__Information given__.
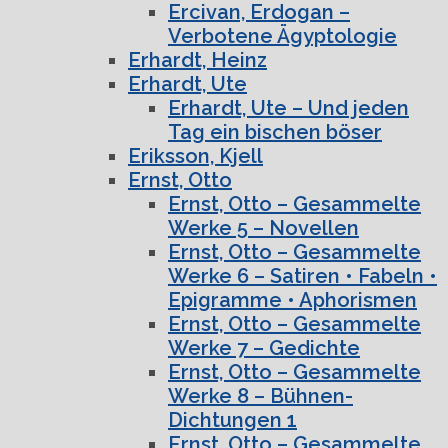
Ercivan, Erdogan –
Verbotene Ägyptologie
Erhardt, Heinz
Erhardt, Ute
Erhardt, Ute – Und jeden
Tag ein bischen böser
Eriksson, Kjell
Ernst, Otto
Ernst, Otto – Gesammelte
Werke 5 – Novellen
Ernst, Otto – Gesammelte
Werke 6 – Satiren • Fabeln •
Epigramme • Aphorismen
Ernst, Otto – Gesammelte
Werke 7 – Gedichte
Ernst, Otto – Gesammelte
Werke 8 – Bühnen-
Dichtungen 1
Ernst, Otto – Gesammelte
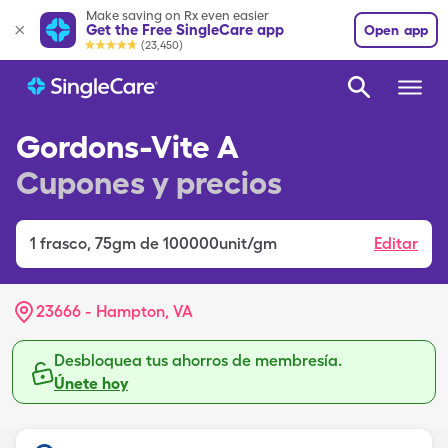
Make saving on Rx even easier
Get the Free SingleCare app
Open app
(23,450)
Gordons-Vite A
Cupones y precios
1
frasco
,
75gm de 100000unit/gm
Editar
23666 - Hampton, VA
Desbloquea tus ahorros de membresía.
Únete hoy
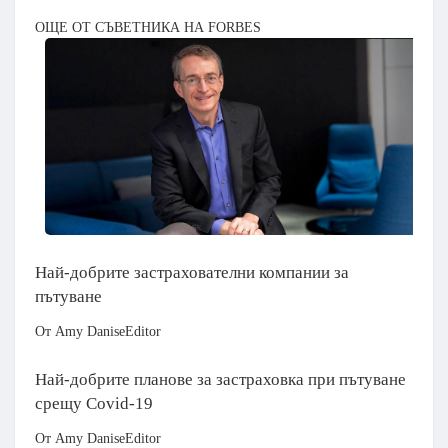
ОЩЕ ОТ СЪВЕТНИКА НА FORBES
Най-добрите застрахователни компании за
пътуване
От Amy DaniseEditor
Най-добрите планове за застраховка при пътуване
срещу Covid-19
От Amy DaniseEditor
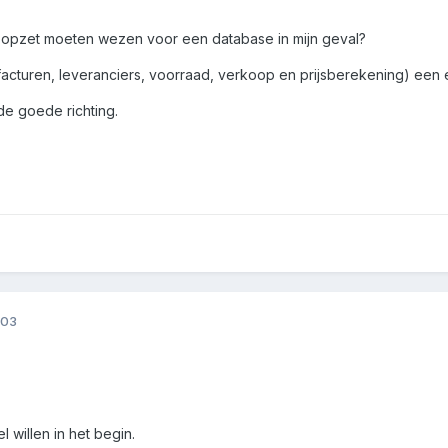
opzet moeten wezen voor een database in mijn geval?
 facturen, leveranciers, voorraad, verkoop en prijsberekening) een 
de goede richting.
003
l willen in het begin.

...

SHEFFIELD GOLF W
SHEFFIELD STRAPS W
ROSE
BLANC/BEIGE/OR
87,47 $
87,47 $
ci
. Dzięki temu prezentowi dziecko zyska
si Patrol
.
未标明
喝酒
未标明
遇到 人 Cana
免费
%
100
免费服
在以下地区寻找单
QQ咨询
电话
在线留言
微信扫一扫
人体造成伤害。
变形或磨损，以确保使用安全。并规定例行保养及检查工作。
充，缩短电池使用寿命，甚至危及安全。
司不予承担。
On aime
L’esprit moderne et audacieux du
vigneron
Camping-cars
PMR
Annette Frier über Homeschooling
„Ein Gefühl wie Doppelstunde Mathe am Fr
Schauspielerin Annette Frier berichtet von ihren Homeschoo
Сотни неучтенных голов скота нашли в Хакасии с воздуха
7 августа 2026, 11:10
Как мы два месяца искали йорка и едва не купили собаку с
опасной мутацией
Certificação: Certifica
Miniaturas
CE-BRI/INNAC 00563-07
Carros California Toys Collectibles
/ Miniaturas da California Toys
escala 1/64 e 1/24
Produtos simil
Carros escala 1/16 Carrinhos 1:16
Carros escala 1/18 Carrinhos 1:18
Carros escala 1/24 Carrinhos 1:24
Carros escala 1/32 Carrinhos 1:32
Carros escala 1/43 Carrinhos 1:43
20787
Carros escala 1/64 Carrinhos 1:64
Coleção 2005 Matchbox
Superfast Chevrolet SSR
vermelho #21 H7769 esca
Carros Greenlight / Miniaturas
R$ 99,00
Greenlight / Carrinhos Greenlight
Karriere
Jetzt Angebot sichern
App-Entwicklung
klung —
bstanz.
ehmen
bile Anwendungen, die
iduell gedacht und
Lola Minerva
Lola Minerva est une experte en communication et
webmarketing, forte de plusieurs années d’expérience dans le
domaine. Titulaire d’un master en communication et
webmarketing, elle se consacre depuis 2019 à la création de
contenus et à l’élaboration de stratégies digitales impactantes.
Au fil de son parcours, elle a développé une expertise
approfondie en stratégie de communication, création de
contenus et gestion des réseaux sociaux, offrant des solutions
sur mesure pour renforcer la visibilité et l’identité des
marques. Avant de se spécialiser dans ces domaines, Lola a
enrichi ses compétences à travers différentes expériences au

__What you need to do__.
Please reproduce the lines of the data starting at the one containing "Ercivan, Erdogan –" and ending at the one containing "Werke 7 – Gedichte", swapping "Novellen" for "Erzählungen" and changing nothing else. Give only those lines.

__Expected answer__.
Ercivan, Erdogan –
Verbotene Ägyptologie
Erhardt, Heinz
Erhardt, Ute
Erhardt, Ute – Und jeden
Tag ein bischen böser
Eriksson, Kjell
Ernst, Otto
Ernst, Otto – Gesammelte
Werke 5 – Erzählungen
Ernst, Otto – Gesammelte
Werke 6 – Satiren • Fabeln •
Epigramme • Aphorismen
Ernst, Otto – Gesammelte
Werke 7 – Gedichte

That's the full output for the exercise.